UniCredit Bulbank a revu à la hausse ses prévisions d'inflation pour la Bulgarie en 2026. Cette mise à jour figure dans la dernière Revue macroéconomique trimestrielle de la banque pour le premier trimestre 2026, publiée sur le site web d'UniCredit Bulbank le 24 juillet. Selon cette revue, l'inflation annuelle moyenne devrait s'accélérer pour atteindre 5 % en 2026 avant de s'engager progressivement sur une trajectoire désinflationniste, pour redescendre à 4 % en 2027 puis à 3,1 % en 2028.
Le rapport indique : « Bien que les mesures d’assainissement budgétaire devraient contribuer à atténuer les pressions inflationnistes à court terme, le nouveau choc sur les prix des matières premières énergétiques a modifié la trajectoire de l’inflation à court terme.
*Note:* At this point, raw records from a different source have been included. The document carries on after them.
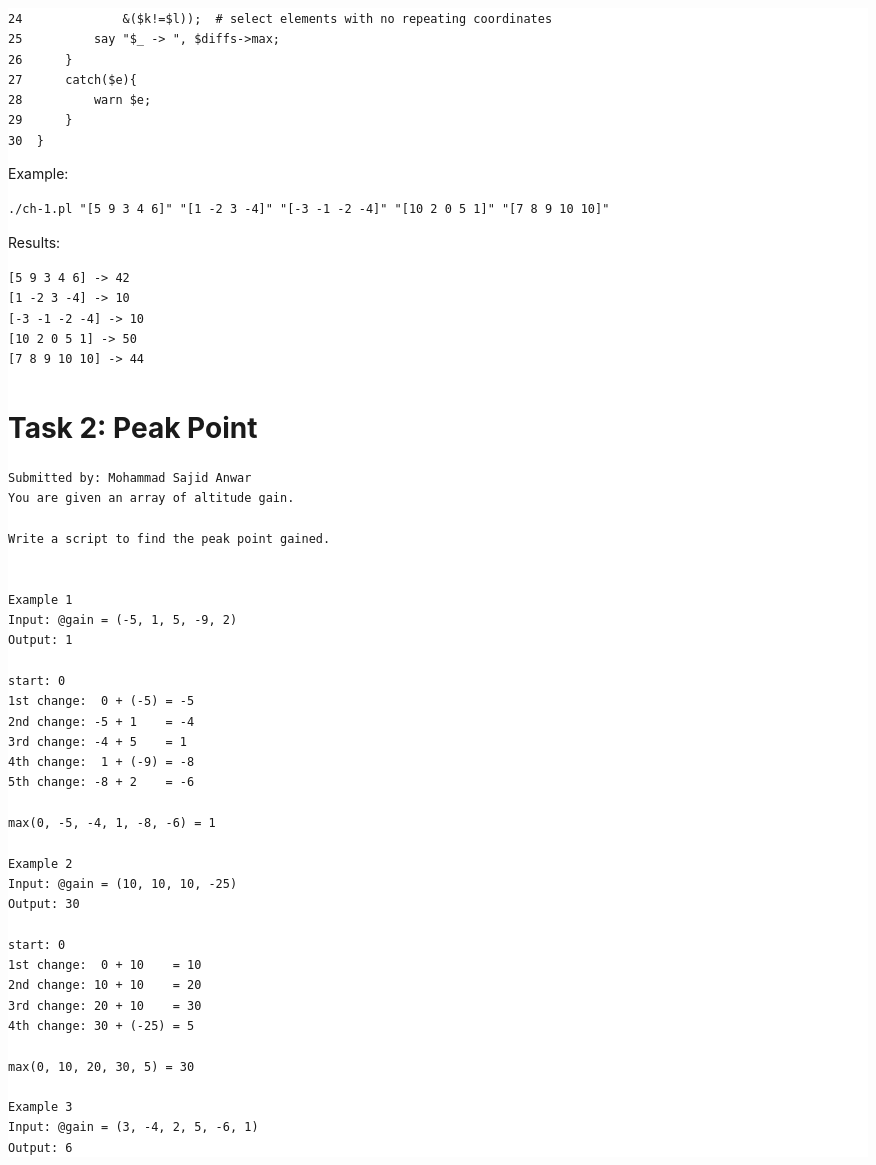     24              &($k!=$l));  # select elements with no repeating coordinates
    25          say "$_ -> ", $diffs->max;
    26      }
    27      catch($e){
    28          warn $e;
    29      }
    30  }

Example:

    ./ch-1.pl "[5 9 3 4 6]" "[1 -2 3 -4]" "[-3 -1 -2 -4]" "[10 2 0 5 1]" "[7 8 9 10 10]"

Results:

    [5 9 3 4 6] -> 42
    [1 -2 3 -4] -> 10
    [-3 -1 -2 -4] -> 10
    [10 2 0 5 1] -> 50
    [7 8 9 10 10] -> 44


# Task 2: Peak Point

    Submitted by: Mohammad Sajid Anwar
    You are given an array of altitude gain.
    
    Write a script to find the peak point gained.
    
    
    Example 1
    Input: @gain = (-5, 1, 5, -9, 2)
    Output: 1
    
    start: 0
    1st change:  0 + (-5) = -5
    2nd change: -5 + 1    = -4
    3rd change: -4 + 5    = 1
    4th change:  1 + (-9) = -8
    5th change: -8 + 2    = -6
    
    max(0, -5, -4, 1, -8, -6) = 1
    
    Example 2
    Input: @gain = (10, 10, 10, -25)
    Output: 30
    
    start: 0
    1st change:  0 + 10    = 10
    2nd change: 10 + 10    = 20
    3rd change: 20 + 10    = 30
    4th change: 30 + (-25) = 5
    
    max(0, 10, 20, 30, 5) = 30
    
    Example 3
    Input: @gain = (3, -4, 2, 5, -6, 1)
    Output: 6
L’escalade des tensions au Moyen-Orient a entraîné une hausse significative des prix de l’énergie depuis le début de l’année, ce qui, selon nos estimations, aura des répercussions importantes sur les prix alimentaires et l’inflation sous-jacente au cours des prochains trimestres. Nous prévoyons que la transmission de ce choc de coûts aux prix à la consommation atteindra son maximum en 2027, avant de diminuer progressivement en 2028. »
Le rapport cite des données de l'Institut national de la statistique pour les mois de mai et juin, qui font état d'une baisse significative des prix alimentaires, suggérant que les mesures mises en place par le gouvernement ont permis de freiner efficacement les pratiques commerciales déloyales. Il en a résulté un effet désinflationniste sur les prix alimentaires plus marqué que prévu.
UniCredit Bulbank prévoit l'abrogation de la procédure de déficit excessif (PDE) en 2029. Selon ses projections, le déficit public, calculé selon la méthode des charges constatées d'avance, devrait atteindre 4,8 % du PIB en 2026. Les mesures d'assainissement budgétaire devraient ramener ce déficit à environ 3,8 % du PIB en 2027, puis à 3,3 % en 2028. Un tel scénario permettrait l'abrogation de la PDE au premier semestre 2029 et autoriserait également une reconstitution partielle des réserves budgétaires nécessaires pour faire face à d'éventuels chocs économiques futurs.
La croissance du PIB réel devrait se modérer à 2,5 % en 2027, contre 2,9 % en 2026. Le principal facteur expliquant ce ralentissement de l'activité économique l'an prochain sera la croissance plus faible de la consommation privée. D'une part, l'assainissement budgétaire prévu et la maîtrise des dépenses salariales du secteur public qui en découle devraient entraîner une modération progressive de la croissance des salaires et du revenu disponible des ménages.